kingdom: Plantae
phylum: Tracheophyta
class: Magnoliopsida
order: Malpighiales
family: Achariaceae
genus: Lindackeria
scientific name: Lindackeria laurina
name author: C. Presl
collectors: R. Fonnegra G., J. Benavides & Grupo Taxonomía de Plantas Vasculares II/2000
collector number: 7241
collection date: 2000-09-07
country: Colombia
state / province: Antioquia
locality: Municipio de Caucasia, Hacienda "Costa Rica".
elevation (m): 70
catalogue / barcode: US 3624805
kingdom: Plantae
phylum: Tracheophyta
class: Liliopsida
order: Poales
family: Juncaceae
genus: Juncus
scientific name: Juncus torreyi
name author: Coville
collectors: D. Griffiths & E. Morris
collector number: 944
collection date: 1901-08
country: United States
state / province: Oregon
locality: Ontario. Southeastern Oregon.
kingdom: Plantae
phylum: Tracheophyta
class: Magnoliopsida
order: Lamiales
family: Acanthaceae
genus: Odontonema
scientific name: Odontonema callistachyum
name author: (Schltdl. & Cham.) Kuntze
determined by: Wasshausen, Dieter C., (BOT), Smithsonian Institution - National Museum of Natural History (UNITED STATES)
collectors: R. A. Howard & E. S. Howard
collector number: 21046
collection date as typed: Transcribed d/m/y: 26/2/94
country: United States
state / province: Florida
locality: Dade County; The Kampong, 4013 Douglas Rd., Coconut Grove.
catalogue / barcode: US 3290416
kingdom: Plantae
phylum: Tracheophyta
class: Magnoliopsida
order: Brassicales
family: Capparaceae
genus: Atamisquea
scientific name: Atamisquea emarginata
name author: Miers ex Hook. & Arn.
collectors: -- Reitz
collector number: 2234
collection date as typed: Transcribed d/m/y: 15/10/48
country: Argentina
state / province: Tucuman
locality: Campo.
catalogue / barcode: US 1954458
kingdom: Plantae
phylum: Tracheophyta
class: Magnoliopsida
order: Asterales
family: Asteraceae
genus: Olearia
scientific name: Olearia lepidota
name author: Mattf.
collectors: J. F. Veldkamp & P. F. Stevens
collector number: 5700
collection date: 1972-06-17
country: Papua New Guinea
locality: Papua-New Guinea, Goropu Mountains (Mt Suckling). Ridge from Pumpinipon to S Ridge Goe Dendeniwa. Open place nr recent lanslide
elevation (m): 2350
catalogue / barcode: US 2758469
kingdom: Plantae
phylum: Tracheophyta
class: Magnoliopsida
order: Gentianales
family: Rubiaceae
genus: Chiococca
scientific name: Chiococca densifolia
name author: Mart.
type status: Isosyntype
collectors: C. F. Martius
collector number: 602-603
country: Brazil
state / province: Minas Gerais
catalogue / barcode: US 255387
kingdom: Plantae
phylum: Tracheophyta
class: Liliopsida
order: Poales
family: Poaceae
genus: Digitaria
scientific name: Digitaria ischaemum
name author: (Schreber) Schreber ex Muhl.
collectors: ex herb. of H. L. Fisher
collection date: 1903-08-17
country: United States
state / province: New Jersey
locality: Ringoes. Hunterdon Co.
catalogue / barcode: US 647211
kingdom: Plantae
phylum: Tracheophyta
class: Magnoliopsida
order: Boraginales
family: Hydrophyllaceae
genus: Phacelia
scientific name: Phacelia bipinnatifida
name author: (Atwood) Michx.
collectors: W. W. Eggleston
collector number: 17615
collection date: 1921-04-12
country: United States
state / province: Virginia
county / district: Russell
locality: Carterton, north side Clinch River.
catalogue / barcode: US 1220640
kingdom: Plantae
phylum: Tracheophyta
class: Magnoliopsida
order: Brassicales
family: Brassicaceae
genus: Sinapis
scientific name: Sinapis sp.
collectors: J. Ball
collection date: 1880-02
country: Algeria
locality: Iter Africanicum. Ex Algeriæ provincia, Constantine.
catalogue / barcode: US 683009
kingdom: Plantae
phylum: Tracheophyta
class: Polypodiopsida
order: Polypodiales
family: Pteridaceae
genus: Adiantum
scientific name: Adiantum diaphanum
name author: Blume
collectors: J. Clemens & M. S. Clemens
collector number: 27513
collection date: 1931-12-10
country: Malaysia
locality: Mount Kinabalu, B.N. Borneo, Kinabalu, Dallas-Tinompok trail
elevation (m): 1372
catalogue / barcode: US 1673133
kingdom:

§ EXERCISE DESCRIPTION
Return every line of the material above verbatim, keeping each character and line unchanged.

§ FINAL RESULT
kingdom: Plantae
phylum: Tracheophyta
class: Magnoliopsida
order: Malpighiales
family: Achariaceae
genus: Lindackeria
scientific name: Lindackeria laurina
name author: C. Presl
collectors: R. Fonnegra G., J. Benavides & Grupo Taxonomía de Plantas Vasculares II/2000
collector number: 7241
collection date: 2000-09-07
country: Colombia
state / province: Antioquia
locality: Municipio de Caucasia, Hacienda "Costa Rica".
elevation (m): 70
catalogue / barcode: US 3624805
kingdom: Plantae
phylum: Tracheophyta
class: Liliopsida
order: Poales
family: Juncaceae
genus: Juncus
scientific name: Juncus torreyi
name author: Coville
collectors: D. Griffiths & E. Morris
collector number: 944
collection date: 1901-08
country: United States
state / province: Oregon
locality: Ontario. Southeastern Oregon.
kingdom: Plantae
phylum: Tracheophyta
class: Magnoliopsida
order: Lamiales
family: Acanthaceae
genus: Odontonema
scientific name: Odontonema callistachyum
name author: (Schltdl. & Cham.) Kuntze
determined by: Wasshausen, Dieter C., (BOT), Smithsonian Institution - National Museum of Natural History (UNITED STATES)
collectors: R. A. Howard & E. S. Howard
collector number: 21046
collection date as typed: Transcribed d/m/y: 26/2/94
country: United States
state / province: Florida
locality: Dade County; The Kampong, 4013 Douglas Rd., Coconut Grove.
catalogue / barcode: US 3290416
kingdom: Plantae
phylum: Tracheophyta
class: Magnoliopsida
order: Brassicales
family: Capparaceae
genus: Atamisquea
scientific name: Atamisquea emarginata
name author: Miers ex Hook. & Arn.
collectors: -- Reitz
collector number: 2234
collection date as typed: Transcribed d/m/y: 15/10/48
country: Argentina
state / province: Tucuman
locality: Campo.
catalogue / barcode: US 1954458
kingdom: Plantae
phylum: Tracheophyta
class: Magnoliopsida
order: Asterales
family: Asteraceae
genus: Olearia
scientific name: Olearia lepidota
name author: Mattf.
collectors: J. F. Veldkamp & P. F. Stevens
collector number: 5700
collection date: 1972-06-17
country: Papua New Guinea
locality: Papua-New Guinea, Goropu Mountains (Mt Suckling). Ridge from Pumpinipon to S Ridge Goe Dendeniwa. Open place nr recent lanslide
elevation (m): 2350
catalogue / barcode: US 2758469
kingdom: Plantae
phylum: Tracheophyta
class: Magnoliopsida
order: Gentianales
family: Rubiaceae
genus: Chiococca
scientific name: Chiococca densifolia
name author: Mart.
type status: Isosyntype
collectors: C. F. Martius
collector number: 602-603
country: Brazil
state / province: Minas Gerais
catalogue / barcode: US 255387
kingdom: Plantae
phylum: Tracheophyta
class: Liliopsida
order: Poales
family: Poaceae
genus: Digitaria
scientific name: Digitaria ischaemum
name author: (Schreber) Schreber ex Muhl.
collectors: ex herb. of H. L. Fisher
collection date: 1903-08-17
country: United States
state / province: New Jersey
locality: Ringoes. Hunterdon Co.
catalogue / barcode: US 647211
kingdom: Plantae
phylum: Tracheophyta
class: Magnoliopsida
order: Boraginales
family: Hydrophyllaceae
genus: Phacelia
scientific name: Phacelia bipinnatifida
name author: (Atwood) Michx.
collectors: W. W. Eggleston
collector number: 17615
collection date: 1921-04-12
country: United States
state / province: Virginia
county / district: Russell
locality: Carterton, north side Clinch River.
catalogue / barcode: US 1220640
kingdom: Plantae
phylum: Tracheophyta
class: Magnoliopsida
order: Brassicales
family: Brassicaceae
genus: Sinapis
scientific name: Sinapis sp.
collectors: J. Ball
collection date: 1880-02
country: Algeria
locality: Iter Africanicum. Ex Algeriæ provincia, Constantine.
catalogue / barcode: US 683009
kingdom: Plantae
phylum: Tracheophyta
class: Polypodiopsida
order: Polypodiales
family: Pteridaceae
genus: Adiantum
scientific name: Adiantum diaphanum
name author: Blume
collectors: J. Clemens & M. S. Clemens
collector number: 27513
collection date: 1931-12-10
country: Malaysia
locality: Mount Kinabalu, B.N. Borneo, Kinabalu, Dallas-Tinompok trail
elevation (m): 1372
catalogue / barcode: US 1673133
kingdom:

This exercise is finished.